First Nations documentary highlights water issues
By Chloë Ellingson
Last year Suzanne Brant ended up in the hospital for nine weeks because of what she described as poor water quality at her home on Tyendinaga Mohawk Territory.
“I started having problems with my nervous system,” says Brant, “and the next thing I knew, I couldn’t eat or drink.”
Brant says it took her body six months to get relatively back to normal, and she says she still can’t eat a lot of the things she used to.
Brant’s experience reflects a reality on many reserves across the country. This issue will be explored during Canada Water Week, which falls from March 19-25, at Loyalist’s Aboriginal Studies department, where Brant works as a student success mentor.
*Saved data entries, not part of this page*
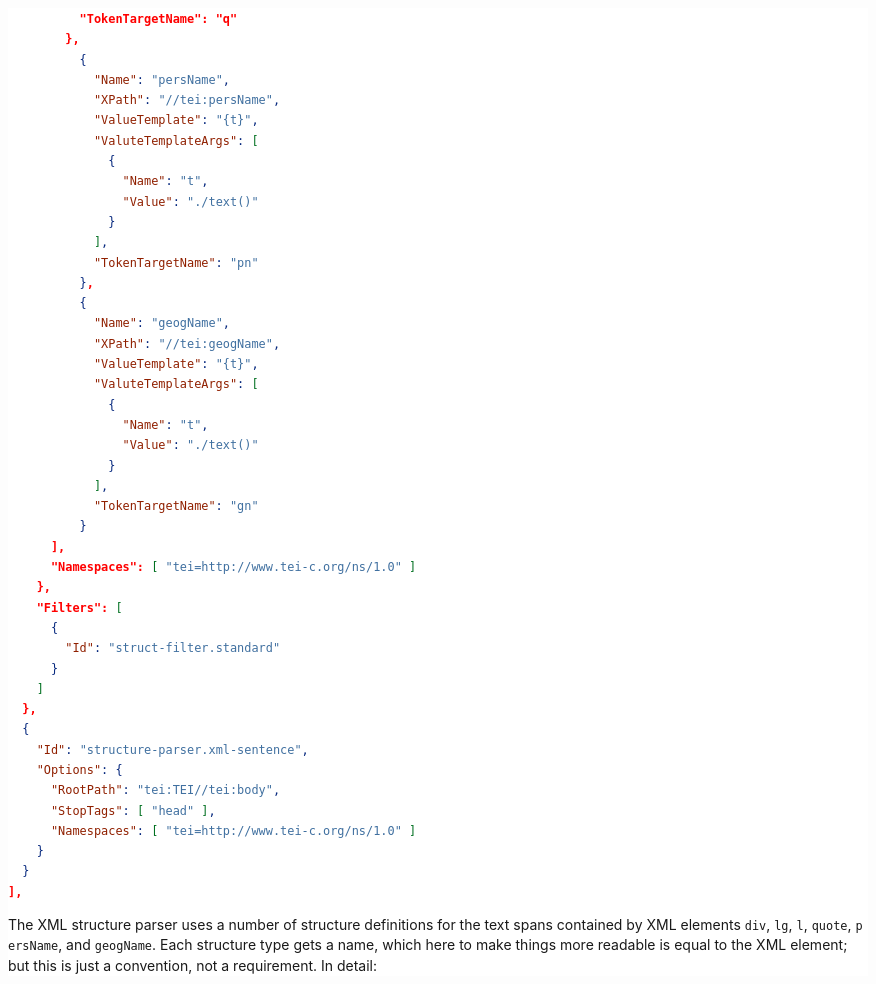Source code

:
 ```json
          "TokenTargetName": "q"
        },
          {
            "Name": "persName",
            "XPath": "//tei:persName",
            "ValueTemplate": "{t}",
            "ValuteTemplateArgs": [
              {
                "Name": "t",
                "Value": "./text()"
              }
            ],
            "TokenTargetName": "pn"
          },
          {
            "Name": "geogName",
            "XPath": "//tei:geogName",
            "ValueTemplate": "{t}",
            "ValuteTemplateArgs": [
              {
                "Name": "t",
                "Value": "./text()"
              }
            ],
            "TokenTargetName": "gn"
          }
      ],
      "Namespaces": [ "tei=http://www.tei-c.org/ns/1.0" ]
    },
    "Filters": [
      {
        "Id": "struct-filter.standard"
      }
    ]
  },
  {
    "Id": "structure-parser.xml-sentence",
    "Options": {
      "RootPath": "tei:TEI//tei:body",
      "StopTags": [ "head" ],
      "Namespaces": [ "tei=http://www.tei-c.org/ns/1.0" ]
    }
  }
],
```

The XML structure parser uses a number of structure definitions for the text spans contained by XML elements `div`, `lg`, `l`, `quote`, `persName`, and `geogName`. Each structure type gets a name, which here to make things more readable is equal to the XML element; but this is just a convention, not a requirement. In detail:
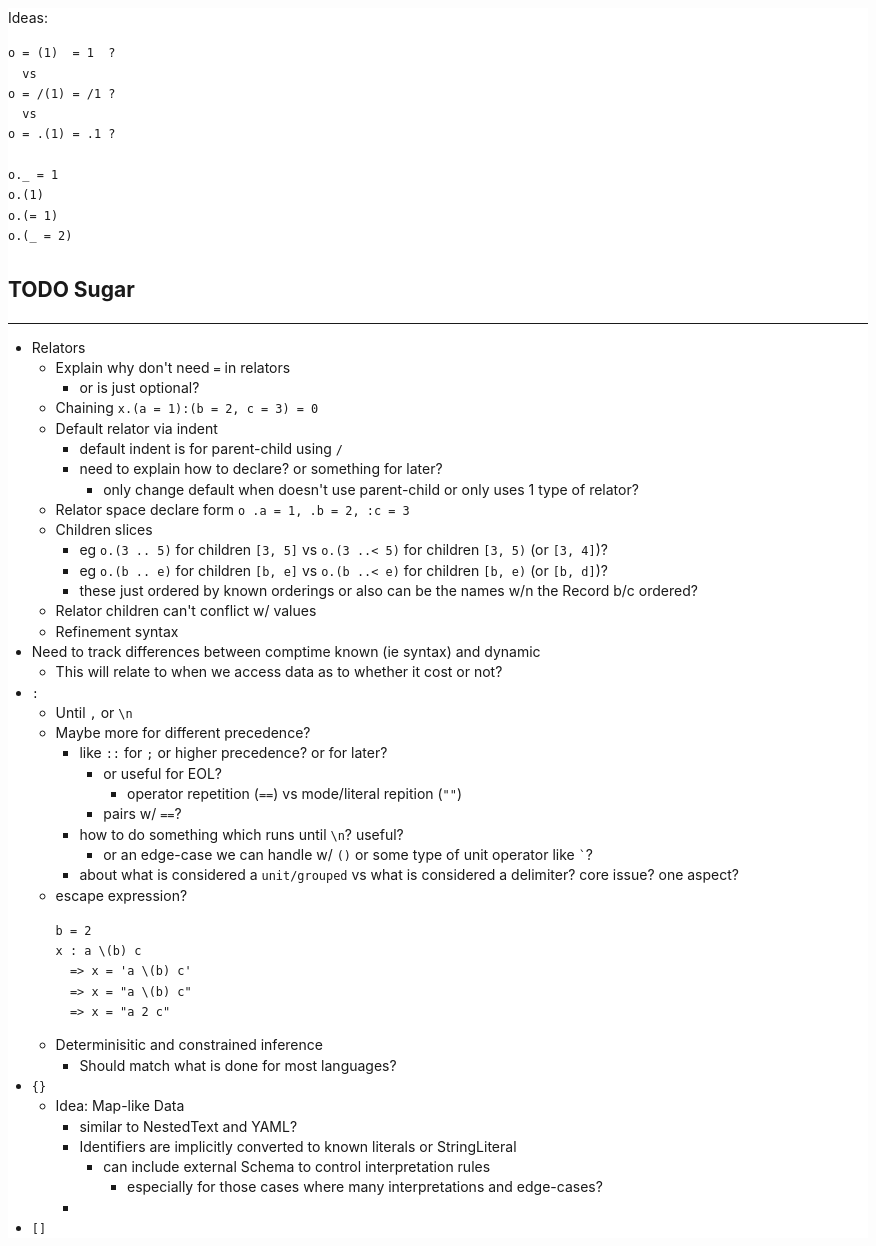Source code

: Ideas:
```
o = (1)  = 1  ?
  vs
o = /(1) = /1 ?
  vs
o = .(1) = .1 ?

o._ = 1
o.(1)
o.(= 1)
o.(_ = 2)
```


## TODO Sugar
------------------------------------------------------------------------------------------------------------

* Relators
  * Explain why don't need `=` in relators
    * or is just optional?
  * Chaining `x.(a = 1):(b = 2, c = 3) = 0`
  * Default relator via indent
    * default indent is for parent-child using `/`
    * need to explain how to declare? or something for later?
      * only change default when doesn't use parent-child or only uses 1 type of relator?
  * Relator space declare form `o .a = 1, .b = 2, :c = 3`
  * Children slices
    * eg `o.(3 .. 5)` for children `[3, 5]` vs `o.(3 ..< 5)` for children `[3, 5)` (or `[3, 4]`)?
    * eg `o.(b .. e)` for children `[b, e]` vs `o.(b ..< e)` for children `[b, e)` (or `[b, d]`)?
    * these just ordered by known orderings or also can be the names w/n the Record b/c ordered?
  * Relator children can't conflict w/ values
  * Refinement syntax
* Need to track differences between comptime known (ie syntax) and dynamic
  * This will relate to when we access data as to whether it cost or not?
* `:`
  * Until `,` or `\n`
  * Maybe more for different precedence?
    * like `::` for `;` or higher precedence? or for later?
      * or useful for EOL?
        * operator repetition (`==`) vs mode/literal repition (`""`)
      * pairs w/ `==`?
    * how to do something which runs until `\n`? useful?
      * or an edge-case we can handle w/ `()` or some type of unit operator like `` ` ``?
    * about what is considered a `unit/grouped` vs what is considered a delimiter? core issue? one aspect?
  * escape expression?
    ```
    b = 2
    x : a \(b) c
      => x = 'a \(b) c'
      => x = "a \(b) c"
      => x = "a 2 c"
    ```
  * Determinisitic and constrained inference
    * Should match what is done for most languages?
* `{}`
  * Idea: Map-like Data
    * similar to NestedText and YAML?
    * Identifiers are implicitly converted to known literals or StringLiteral
      * can include external Schema to control interpretation rules
        * especially for those cases where many interpretations and edge-cases?
    *
* `[]`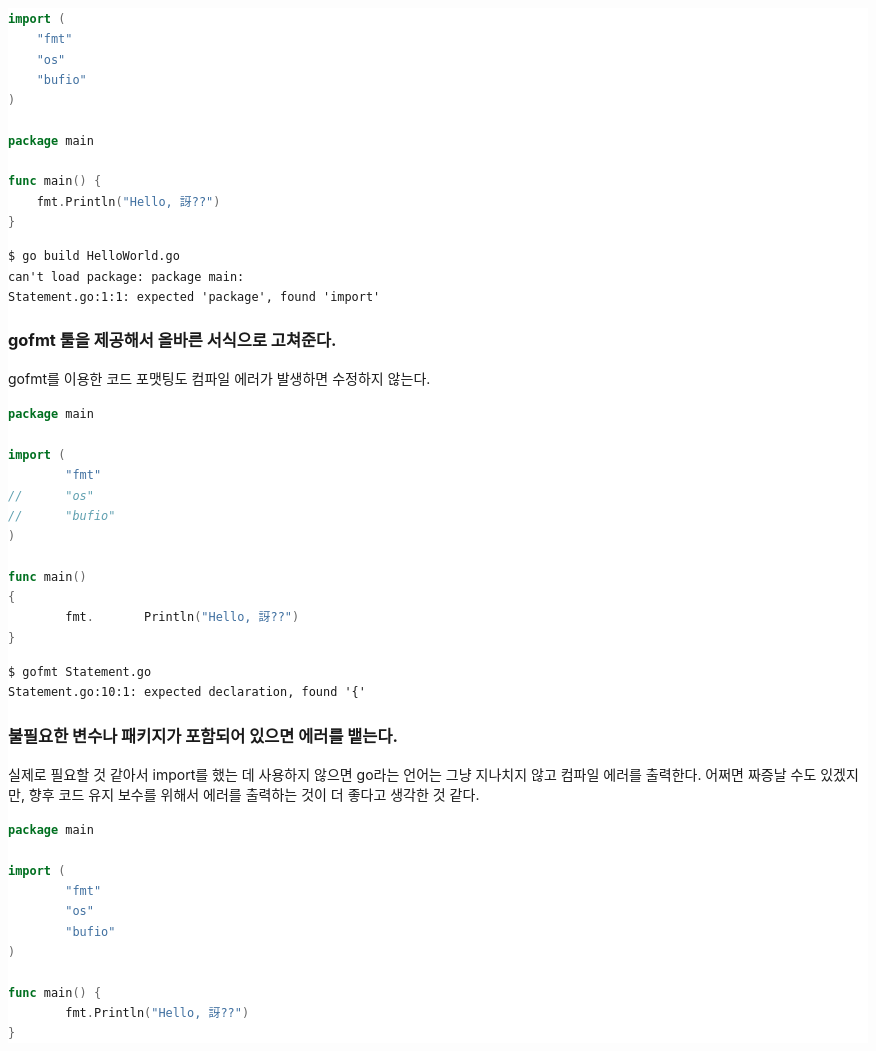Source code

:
 ```go
import (
	"fmt"
	"os"
	"bufio"
)

package main

func main() {
	fmt.Println("Hello, 訝??")
}
```
```
$ go build HelloWorld.go
can't load package: package main:
Statement.go:1:1: expected 'package', found 'import'
```



### gofmt 툴을 제공해서 올바른 서식으로 고쳐준다.
gofmt를 이용한 코드 포맷팅도 컴파일 에러가 발생하면 수정하지 않는다. 

```go
package main

import (
        "fmt"
//      "os"
//      "bufio"
)

func main()
{
        fmt.       Println("Hello, 訝??")
}
```

```
$ gofmt Statement.go
Statement.go:10:1: expected declaration, found '{'
```

### 불필요한 변수나 패키지가 포함되어 있으면 에러를 뱉는다. 
실제로 필요할 것 같아서 import를 했는 데 사용하지 않으면 go라는 언어는 그냥 지나치지 않고 컴파일 에러를 출력한다. 어쩌면 짜증날 수도 있겠지만, 향후 코드 유지 보수를 위해서 에러를 출력하는 것이 더 좋다고 생각한 것 같다.

```go
package main

import (
        "fmt"
        "os"
        "bufio"
)

func main() {
        fmt.Println("Hello, 訝??")
}
```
On March 22, the department will be screening the documentary Crisis on Tap: First Nations Water For Life, on a loop from 9a.m. to 3p.m. in room 3H8.
“The film is very current,” says Brant, who wants to make known the far-reaching effects of poor-quality water. “People don’t realize how difficult it can be when you don’t have potable water,” she says. “If you don’t have a good quality of water, then your health becomes an issue, environment becomes an issue, social aspects become an issue, economics become an issue. All of those things lead off of one thing.”
Produced by the Centre for Aboriginal Health Research at the University of Victoria, Crisis on Tap takes a look at the spiritual value of water in First Nations communities, the causes of bad water on reserves, and the value of water in our ecosystem at large. According to the film, there are currently over 1000 water advisories across Canada, and about one in five reserves fall into this statistic.
One source interviewed in Crisis on Tap is Tsartlip First Nation Honoured Elder Tom Sampson.
“They talk about water as a commodity, as something that people must have control of and own,” Sampson says in the documentary. “For us, we don’t own it, we don’t control it. We look after it.”